[Document excerpt — start]
The facts are undisputed. In 1992, Fleet obtained a $58,077.20 money judgment against Charles Carillo. It subsequently assigned that judgment to the plaintiff. Pursuant to § 52-367b, which authorizes execution *346against a bank account held by a natural person, the plaintiff obtained a bank execution against a Collinsville bank account held jointly by Charles Carillo and the defendant. The joint account contained approximately $4500, of which the defendant allegedly contributed 70 percent and Charles Carillo allegedly contributed 30 percent.4 After the defendant warned Collinsville that she would hold it liable for releasing any of the funds in the account, Collinsville refused to comply with the plaintiff’s bank execution. To compel compliance, the plaintiff then filed a motion for a turnover order in the Superior Court. See General Statutes §§ 52-356b and 52-356c.
After successfully moving to intervene, the defendant filed an opposition to the plaintiffs motion. She contended that, because she was not the plaintiffs debtor, her co-ownership of the account shielded its proceeds, or at least those proceeds for which she claimed sole responsibility, from the plaintiffs execution. The trial court rejected this argument. It relied on Masotti v. Bristol Savings Bank, 43 Conn. Sup. 360, 653 A.2d 836 (1994), aff'd, 232 Conn. 172, 653 A.2d 179 (1995) (per curiam), and the authorities cited therein for the proposition that each coholder of a joint account may be considered an “owner” of the entire account for purposes of a third party creditor’s right to execute against that account in satisfaction of one coholder’s debt. The trial court concluded that Charles Carillo’s ownership rights in the entire account gave the plaintiff, as his creditor, a coextensive right to execute against the account funds in their entirety.
On appeal, the defendant challenges the trial court’s conclusion on three principal grounds. First, she contends that the court’s reliance on Masotti resulted in a *347misapplication of the statute governing joint accounts; General Statutes § 36a-290;5 and conflicted with an earlier opinion construing that statute. See Grodzicki v. Grodzicki, 154 Conn. 456, 226 A.2d 656 (1967). Next, she analogizes to the law of real property, claiming that a joint account, like a joint estate, devolves into a tenancy in common once one coholder’s creditor executes a money judgment against the account. Finally, she contends that, in furtherance of principles of fairness and public policy, the trial court should have undertaken an equitable accounting of the funds in the joint account in order to ensure that only those funds that Charles Carillo himself had contributed were subjected to the plaintiffs bank execution. We find these arguments unpersuasive and, accordingly, affirm the judgment of the trial court.
As the plaintiff’s right to execute against the Carillos’ bank account is statutory in nature, our analysis neces*348sarily begins with the text of the bank execution statute. Section 52-367b authorizes a judgment creditor to execute “against any debts due from any banking institution to a judgment debtor who is a natural person, except to the extent that such debts are protected from execution . . . .” (Emphasis added.) Protection from execution is derived from certain exemption statutes not relevant here. The critical question in this case, therefore, is one of statutory construction, namely, whether the entire balance of the joint account constitutes a “debt due” from Collinsville to Charles Carillo.6
In undertaking this inquiry, we proceed “according to well established principles of statutory construction designed to further our fundamental objective of ascertaining and giving effect to the apparent intent of the legislature. ... In seeking to discern that intent, we look to the words of the statute itself, to the legislative history and circumstances surrounding its enactment, to the legislative policy it was designed to implement, and to its relationship to existing legislation and common law principles governing the same general subject matter.” (Citation omitted; internal quotation marks omitted.) Williams Ford, Inc. v. Hartford Courant Co., 232 Conn. 559, 581, 657 A.2d 212 (1995).
[Document excerpt — finish]
[Exercise data — start]
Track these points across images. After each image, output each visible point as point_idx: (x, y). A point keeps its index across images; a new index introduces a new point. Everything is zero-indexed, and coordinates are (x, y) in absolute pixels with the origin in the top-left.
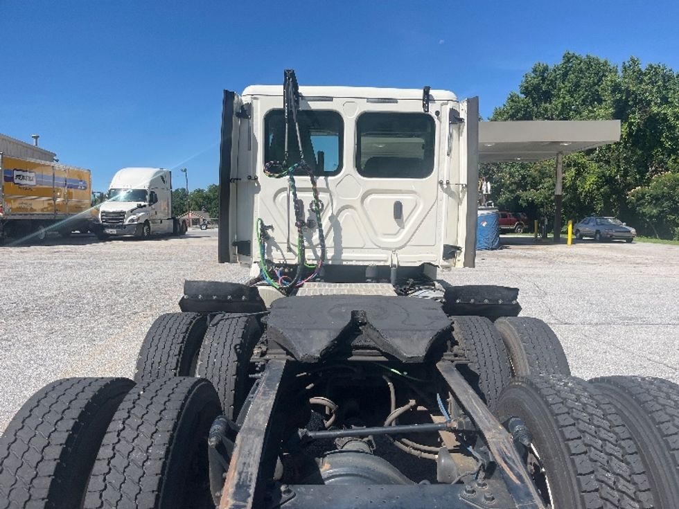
[Exercise data — finish]
■ **To do**: Continue the court opinion on the bank execution against the Carillos' joint account from its last sentence.

■ **Response**:
*349Neither the language of § 52-367b, its legislative history,7 nor the policy or circumstances surrounding its enactment8 reveals whether the entire balance of a joint bank account constitutes a “debt due” to one coholder. Contrary to the plaintiffs contention, the definitional section of the postjudgment procedures statutes is similarly uninstructive. See General Statutes § 52-350a. Although § 52-350a (16) defines “property” broadly to encompass “any real or personal property in which the judgment debtor has an interest which he could assign or transfer, including . . . any present or future right or interest, whether or not vested or liquidated [and] any debt, whether due or to become due,” it does not specify what constitutes an “interest,” “right,” or “debt.” While it is reasonable to infer from this language the legislature’s intent to allow a judgment creditor to execute against all forms of a judgment debtor’s assets, it would be unreasonable to infer an intent to encompass property in which a judgment debtor lacks any cognizable interest whatsoever.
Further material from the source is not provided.